## START Excerpted text

Pianist Ryan MacEvoy McCullough at Mendocino College Feb. 6

MUSCULAR DE SILVA AND BEETHOVEN PERFORMANCES HIGHLIGHT MCCULLOUGH RECITAL

by Terry McNeill
Sunday, February 06, 2011

Piano recitals often split into two parts, the ostensibly profound scores first and after intermission lighter fare is played. Ryan MacEvoy McCullough’s Feb. 6 recital at Mendocino College unfolded in a different way, the blockbuster works appearing just at intermission and during the entire second half.

Produced by Concerts Grand and luring 35 people away from Super Bowl television sets, the concert began with the slowest performance imaginable of Liszt’s imaginative Sonetto Del Petrarca 123, the left hand figurations distinct and underscoring the work’s lyrical nature. In several places the musical line almost was broken, but just almost. A seldom programmed Etude Tableaux from Rachmaninoff’s Op. 33 followed, its rich harmonies and sleigh bells effect carefully brought out by the pianist.

Less convincing were Chopin’s Mazurkas from Op. 33, and Mr. McCullough seemed to push the sound, especially in the rustic D Major, at the expense of the subtle rhythmic flexibility that characterizes these small masterpieces. The short C Major lacked the metrical “bounce” that Cortot and Friedman bring to the Mazurkas, and in the long B Minor Mazurka the pianist opted for a big sound rather than the pieces’ elusive languor.

Los Angeles-based composer Dante de Silva is a colleague of Mr. McCullough and three of the 35-year old composer’s works were offered. There were an eclectic mix, the first (“Shiburi”) written as a memorial to the late Humboldt County pianist Deborah Clasquin. Its slow wandering motive over four minutes didn’t lead to any concrete conclusions, and the amorphous “Padua” from the “Drive Through Etudes” (2006) was equally unappealing.

Closing the first half was Mr. De Silva’s nervous and pontilistic Piano Sonata No. 1 (“Arcata”), brilliantly played by Mr. McCullough. The episodic Moderato ritimico first movement featured repeated staccato chords in the treble, sections leaping all over like jumping beans. The arpeggios in the poetic middle section were elegant. Mr. McCullough’s attention to detail was everywhere evident in the middle movement, phrases overlapping with the pedal and small cascades of notes in the left hand telling. Bird call effects ended this haunting Largo.

## END Excerpted text

Task instructions: Decide whether each statement below agrees with the recital review. Answer yes or no for each, and quote the words from the review that decide it. 1. The recital drew an audience of 35 people. 2. The reviewer found "Padua" appealing. 3. De Silva's Piano Sonata No. 1 opened the program.

## START Data records

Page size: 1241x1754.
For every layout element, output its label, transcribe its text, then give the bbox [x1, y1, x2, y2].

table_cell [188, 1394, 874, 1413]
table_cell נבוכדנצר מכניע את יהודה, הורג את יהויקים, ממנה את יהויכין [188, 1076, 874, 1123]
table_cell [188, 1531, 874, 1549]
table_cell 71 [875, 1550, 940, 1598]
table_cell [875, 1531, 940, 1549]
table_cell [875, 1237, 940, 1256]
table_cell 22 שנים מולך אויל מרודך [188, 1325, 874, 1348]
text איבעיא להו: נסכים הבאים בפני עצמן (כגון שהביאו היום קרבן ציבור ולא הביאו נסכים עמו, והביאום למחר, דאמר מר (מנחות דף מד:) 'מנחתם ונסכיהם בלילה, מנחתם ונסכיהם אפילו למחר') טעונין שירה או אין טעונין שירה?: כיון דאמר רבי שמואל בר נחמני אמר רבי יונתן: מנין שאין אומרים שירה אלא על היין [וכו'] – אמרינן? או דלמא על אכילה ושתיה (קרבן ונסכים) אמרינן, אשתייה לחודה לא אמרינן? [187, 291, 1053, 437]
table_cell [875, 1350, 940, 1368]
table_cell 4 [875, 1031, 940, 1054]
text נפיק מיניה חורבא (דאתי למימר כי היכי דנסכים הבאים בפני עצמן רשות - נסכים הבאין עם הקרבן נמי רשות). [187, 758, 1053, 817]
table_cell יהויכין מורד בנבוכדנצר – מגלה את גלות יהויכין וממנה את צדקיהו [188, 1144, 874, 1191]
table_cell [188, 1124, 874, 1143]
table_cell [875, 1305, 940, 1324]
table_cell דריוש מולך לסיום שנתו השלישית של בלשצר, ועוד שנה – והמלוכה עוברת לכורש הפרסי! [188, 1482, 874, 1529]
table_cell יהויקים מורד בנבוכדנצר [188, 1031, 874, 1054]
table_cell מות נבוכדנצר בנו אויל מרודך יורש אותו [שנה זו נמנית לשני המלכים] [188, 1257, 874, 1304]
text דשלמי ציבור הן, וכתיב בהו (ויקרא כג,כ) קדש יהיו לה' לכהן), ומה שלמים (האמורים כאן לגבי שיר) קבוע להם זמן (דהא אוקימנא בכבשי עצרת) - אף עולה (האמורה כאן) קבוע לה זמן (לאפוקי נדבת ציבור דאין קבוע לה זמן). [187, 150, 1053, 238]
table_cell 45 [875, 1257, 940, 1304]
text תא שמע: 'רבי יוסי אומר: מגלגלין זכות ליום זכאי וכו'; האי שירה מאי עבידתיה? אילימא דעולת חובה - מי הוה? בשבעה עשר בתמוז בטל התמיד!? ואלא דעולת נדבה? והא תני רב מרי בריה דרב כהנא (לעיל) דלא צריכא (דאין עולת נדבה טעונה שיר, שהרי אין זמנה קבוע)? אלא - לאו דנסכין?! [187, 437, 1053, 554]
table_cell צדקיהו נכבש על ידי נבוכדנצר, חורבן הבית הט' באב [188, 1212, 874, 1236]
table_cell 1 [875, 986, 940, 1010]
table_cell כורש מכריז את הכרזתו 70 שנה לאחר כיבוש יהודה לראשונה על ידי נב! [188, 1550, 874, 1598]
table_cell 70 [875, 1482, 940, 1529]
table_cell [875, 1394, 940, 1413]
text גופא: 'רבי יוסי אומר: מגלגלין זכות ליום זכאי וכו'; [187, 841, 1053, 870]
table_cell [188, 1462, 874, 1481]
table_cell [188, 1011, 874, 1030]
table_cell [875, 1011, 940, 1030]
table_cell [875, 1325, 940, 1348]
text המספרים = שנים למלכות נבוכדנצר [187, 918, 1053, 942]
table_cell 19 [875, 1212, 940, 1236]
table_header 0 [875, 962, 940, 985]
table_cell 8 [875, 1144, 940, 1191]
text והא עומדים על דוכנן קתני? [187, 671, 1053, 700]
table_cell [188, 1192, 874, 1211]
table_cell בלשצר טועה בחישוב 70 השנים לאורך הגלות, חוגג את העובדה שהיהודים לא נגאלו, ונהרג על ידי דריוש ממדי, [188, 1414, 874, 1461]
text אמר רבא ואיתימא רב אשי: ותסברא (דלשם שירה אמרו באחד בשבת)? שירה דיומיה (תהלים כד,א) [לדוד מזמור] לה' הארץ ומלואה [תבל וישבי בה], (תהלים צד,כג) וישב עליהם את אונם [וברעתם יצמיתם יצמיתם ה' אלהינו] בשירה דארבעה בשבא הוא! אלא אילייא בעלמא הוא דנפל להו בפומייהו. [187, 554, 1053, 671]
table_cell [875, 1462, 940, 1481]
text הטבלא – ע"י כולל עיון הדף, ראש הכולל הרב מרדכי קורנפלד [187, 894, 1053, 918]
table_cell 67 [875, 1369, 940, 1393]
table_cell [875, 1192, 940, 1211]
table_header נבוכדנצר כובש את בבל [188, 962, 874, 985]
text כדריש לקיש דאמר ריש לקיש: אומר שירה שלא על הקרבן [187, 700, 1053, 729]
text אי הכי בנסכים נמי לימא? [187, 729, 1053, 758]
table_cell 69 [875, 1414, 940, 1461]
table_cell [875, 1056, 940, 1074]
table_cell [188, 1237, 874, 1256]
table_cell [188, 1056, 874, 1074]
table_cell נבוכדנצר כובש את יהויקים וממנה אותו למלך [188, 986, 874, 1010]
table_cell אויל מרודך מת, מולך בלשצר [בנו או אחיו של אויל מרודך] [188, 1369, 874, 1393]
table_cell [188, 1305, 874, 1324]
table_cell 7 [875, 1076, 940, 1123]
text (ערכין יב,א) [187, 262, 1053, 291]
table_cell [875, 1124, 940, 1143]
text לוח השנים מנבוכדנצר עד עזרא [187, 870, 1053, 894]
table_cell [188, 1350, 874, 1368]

## END Data records

Completed exercise:
1. Yes: "luring 35 people away from Super Bowl television sets"
2. No: "was equally unappealing"
3. No: "Closing the first half"